Contributing your own analysis module¶
To write your module take a look at the comprehensive example in the documentation of
maicos.core.AnalysisBase. MAICoS also has more specific base classes for
different geometries that make developing modules much easier. You may take a look at
the source code at src/maicos/modules.
After you wrote your module you can add it in a new file in src/maicos/modules. On
top of that please also update the list in src/maicos/modules/__init__.py
accordingly. Also, create a new .rst file with your module name in
docs/src/references/modules similar to the already existing. To finally show the
documentation for the other modules add an entry in
docs/src/references/modules/index.rst in alphabetical order.
All MAICoS modules are also listed in the README.rst and you should add your module
as well.
Finally, also provide meaningful tests for your module in test/modules.
For further questions feel free to ask us on our Discord server.

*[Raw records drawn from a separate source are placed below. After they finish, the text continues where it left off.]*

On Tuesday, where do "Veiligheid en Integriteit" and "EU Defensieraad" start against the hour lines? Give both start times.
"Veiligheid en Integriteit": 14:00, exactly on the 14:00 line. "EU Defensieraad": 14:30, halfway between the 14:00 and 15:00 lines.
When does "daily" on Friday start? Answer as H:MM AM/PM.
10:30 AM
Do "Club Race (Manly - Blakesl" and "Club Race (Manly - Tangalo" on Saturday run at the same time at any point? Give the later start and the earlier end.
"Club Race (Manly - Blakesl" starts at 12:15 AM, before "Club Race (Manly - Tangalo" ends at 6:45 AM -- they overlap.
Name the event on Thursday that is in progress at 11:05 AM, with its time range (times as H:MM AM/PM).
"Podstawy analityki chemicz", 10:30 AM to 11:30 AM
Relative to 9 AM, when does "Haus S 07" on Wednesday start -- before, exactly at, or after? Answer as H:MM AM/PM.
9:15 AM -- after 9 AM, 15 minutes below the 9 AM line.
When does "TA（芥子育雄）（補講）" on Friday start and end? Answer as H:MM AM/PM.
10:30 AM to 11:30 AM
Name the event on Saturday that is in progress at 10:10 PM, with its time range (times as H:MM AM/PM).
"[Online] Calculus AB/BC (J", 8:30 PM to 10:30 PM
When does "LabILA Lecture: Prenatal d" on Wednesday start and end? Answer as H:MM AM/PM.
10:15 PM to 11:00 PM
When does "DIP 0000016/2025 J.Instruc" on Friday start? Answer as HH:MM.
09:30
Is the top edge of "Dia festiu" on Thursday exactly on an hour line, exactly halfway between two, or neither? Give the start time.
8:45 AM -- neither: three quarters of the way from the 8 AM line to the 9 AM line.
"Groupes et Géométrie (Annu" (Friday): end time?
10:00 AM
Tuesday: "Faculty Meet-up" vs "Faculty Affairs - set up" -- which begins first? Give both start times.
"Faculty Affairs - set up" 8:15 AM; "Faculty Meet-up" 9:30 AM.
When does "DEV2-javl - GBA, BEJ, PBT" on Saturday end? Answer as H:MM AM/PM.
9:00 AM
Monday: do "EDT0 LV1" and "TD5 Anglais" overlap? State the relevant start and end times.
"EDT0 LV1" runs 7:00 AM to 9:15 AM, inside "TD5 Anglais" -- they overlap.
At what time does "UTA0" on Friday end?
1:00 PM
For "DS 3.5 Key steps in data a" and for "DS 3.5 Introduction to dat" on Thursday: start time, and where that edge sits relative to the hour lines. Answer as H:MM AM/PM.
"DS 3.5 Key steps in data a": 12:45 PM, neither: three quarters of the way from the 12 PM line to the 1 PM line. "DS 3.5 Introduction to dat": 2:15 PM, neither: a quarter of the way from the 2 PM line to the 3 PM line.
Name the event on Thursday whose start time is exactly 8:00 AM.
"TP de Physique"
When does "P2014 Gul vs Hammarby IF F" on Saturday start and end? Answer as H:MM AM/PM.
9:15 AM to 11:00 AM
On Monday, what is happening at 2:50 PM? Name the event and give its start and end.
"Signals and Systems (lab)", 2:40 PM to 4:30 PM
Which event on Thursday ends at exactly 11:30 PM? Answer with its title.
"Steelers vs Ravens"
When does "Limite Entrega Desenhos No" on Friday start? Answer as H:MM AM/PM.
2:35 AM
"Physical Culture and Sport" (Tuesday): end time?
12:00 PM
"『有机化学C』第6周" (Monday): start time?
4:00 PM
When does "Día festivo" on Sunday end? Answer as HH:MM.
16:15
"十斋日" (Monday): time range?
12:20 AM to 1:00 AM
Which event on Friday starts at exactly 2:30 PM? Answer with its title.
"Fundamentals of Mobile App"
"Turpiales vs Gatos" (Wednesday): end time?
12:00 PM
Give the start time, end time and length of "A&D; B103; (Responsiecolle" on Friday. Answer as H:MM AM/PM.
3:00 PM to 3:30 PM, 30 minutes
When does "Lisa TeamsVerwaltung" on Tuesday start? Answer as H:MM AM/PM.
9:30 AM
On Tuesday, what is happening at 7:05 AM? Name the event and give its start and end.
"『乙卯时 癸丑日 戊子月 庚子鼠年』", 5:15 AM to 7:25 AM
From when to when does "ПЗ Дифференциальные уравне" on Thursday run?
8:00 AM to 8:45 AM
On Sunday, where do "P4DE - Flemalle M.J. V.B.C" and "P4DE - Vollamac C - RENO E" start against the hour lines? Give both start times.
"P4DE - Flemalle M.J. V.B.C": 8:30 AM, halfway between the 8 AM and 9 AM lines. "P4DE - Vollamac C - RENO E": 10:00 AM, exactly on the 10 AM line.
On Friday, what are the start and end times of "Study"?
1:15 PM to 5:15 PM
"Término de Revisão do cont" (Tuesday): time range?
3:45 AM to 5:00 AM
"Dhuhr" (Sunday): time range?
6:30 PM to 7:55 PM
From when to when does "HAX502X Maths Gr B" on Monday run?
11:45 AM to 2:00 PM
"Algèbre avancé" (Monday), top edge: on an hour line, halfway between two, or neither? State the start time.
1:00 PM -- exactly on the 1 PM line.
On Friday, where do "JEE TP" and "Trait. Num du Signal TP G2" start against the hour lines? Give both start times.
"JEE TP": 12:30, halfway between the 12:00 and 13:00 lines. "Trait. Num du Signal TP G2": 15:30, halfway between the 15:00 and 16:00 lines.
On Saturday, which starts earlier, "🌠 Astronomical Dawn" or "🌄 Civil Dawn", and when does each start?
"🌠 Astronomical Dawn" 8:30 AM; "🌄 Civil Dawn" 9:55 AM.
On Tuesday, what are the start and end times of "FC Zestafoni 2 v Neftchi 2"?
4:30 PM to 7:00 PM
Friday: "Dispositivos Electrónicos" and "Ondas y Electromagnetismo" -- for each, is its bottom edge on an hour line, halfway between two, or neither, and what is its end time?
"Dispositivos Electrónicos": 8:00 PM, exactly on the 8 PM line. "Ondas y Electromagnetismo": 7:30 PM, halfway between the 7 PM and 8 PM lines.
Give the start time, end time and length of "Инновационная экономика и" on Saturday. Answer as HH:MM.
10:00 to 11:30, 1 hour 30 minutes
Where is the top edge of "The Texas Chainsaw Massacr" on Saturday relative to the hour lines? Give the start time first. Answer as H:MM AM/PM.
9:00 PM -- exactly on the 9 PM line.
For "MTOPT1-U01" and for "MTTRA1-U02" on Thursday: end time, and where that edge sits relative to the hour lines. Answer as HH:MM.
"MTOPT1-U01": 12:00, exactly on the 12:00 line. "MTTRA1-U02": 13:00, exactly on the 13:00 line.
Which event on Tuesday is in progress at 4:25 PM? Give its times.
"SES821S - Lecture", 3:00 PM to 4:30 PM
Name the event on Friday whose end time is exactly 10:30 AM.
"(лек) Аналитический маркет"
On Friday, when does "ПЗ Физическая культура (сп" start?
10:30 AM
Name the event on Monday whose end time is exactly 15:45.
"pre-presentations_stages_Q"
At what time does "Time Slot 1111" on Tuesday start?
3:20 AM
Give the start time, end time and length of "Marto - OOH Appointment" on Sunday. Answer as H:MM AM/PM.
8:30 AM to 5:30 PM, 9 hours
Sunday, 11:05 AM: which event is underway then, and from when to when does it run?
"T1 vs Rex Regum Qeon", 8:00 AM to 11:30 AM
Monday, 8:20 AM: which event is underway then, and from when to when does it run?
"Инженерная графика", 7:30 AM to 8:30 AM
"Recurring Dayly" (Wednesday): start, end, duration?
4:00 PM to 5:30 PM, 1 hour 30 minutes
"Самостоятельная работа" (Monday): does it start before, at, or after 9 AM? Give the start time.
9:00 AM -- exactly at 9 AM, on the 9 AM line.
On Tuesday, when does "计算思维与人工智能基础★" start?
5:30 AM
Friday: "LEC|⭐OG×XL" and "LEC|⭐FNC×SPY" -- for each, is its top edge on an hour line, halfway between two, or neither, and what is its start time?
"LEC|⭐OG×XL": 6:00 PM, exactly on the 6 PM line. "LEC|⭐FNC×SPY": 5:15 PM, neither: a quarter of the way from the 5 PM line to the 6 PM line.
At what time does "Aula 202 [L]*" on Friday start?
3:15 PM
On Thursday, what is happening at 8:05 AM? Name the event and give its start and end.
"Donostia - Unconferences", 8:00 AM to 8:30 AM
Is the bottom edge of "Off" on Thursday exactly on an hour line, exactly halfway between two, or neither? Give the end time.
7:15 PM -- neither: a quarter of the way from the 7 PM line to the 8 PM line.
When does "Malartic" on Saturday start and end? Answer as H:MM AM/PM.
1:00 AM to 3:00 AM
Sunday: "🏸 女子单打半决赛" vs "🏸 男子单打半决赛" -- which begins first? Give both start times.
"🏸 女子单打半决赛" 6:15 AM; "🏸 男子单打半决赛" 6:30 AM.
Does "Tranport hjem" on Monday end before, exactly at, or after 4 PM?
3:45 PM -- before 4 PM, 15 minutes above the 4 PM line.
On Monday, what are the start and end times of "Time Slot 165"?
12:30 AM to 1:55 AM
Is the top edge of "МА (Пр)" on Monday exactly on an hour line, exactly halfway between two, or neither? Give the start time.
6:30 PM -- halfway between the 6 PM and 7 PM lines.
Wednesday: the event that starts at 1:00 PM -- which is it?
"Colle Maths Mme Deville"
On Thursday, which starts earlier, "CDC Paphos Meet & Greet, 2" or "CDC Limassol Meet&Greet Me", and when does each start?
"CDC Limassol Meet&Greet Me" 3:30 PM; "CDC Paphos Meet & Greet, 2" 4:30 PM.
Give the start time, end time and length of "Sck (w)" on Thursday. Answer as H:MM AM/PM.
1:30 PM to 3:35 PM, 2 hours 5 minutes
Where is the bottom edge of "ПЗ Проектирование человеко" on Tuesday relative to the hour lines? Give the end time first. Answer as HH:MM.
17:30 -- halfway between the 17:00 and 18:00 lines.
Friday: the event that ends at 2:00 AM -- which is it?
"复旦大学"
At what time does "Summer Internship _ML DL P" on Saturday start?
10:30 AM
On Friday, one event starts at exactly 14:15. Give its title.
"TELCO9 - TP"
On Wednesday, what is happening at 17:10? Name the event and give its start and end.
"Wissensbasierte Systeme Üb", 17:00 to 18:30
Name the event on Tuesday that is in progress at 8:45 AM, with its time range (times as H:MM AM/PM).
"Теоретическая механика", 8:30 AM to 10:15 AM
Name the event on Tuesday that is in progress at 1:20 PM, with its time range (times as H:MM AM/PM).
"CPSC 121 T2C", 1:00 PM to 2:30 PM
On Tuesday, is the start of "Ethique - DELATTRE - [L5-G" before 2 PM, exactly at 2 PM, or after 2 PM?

Observable collection and statistical accumulation in MAICoS¶
When writing own modules, MAICoS will collect per-frame observables in the private attribute
self._obs object inside your _single_frame() method. Each entry in
self._obs should be a numeric scalar or a numpy array. Make sure to keep
the shape of any array-valued observables consistent across frames. (For example
by using the bin numbers provided by the Base classes.)
On the first analysed frame MAICoS initialises several internal accumulators
from self._obs:
self.sums: running sums of the observables (used for totals or mean accumulation)self.means: running means (initialised from the first-frame values)self.sems: standard errors of the mean (initially zero or NaN arrays with the correct shape)self.pop: integer counts per observable/binself.M2: running M2 accumulator used for variance/error estimation
For subsequent frames MAICoS updates these accumulators using a numerically
stable parallel Welford algorithm (see
maicos.lib.math.combine_subsample_variance()). This merge-based approach supports
vectorised observables and is suitable for combining statistics from separate
blocks of frames.
After merging, the standard error of the mean (SEM) is computed from the
running accumulators and stored in self.sems. The per-observable running sums
are also updated and available in self.sums.
If your _single_frame() returns a float, MAICoS collects it into
self.timeseries and later analyses the series for autocorrelation using
maicos.lib.util.correlation_analysis() during _call_conclude().
The resulting correlation time is stored as self.corrtime and can help you
judge the statistical independence of samples and the reliability of the
estimated self.sems.
Guidelines for observable collection¶
Make sure per-frame observables have a consistent shape across frames.
Use numeric types (scalars or numpy arrays). Unsupported types will raise a
TypeErrorduring the first aggregation step.If you compute per-bin averages or use weighting, ensure you also provide a matching population/count so the averaging code can correctly compute SEMs.
Following these conventions ensures that MAICoS can provide correct means, errors and correlation estimates for your analysis module.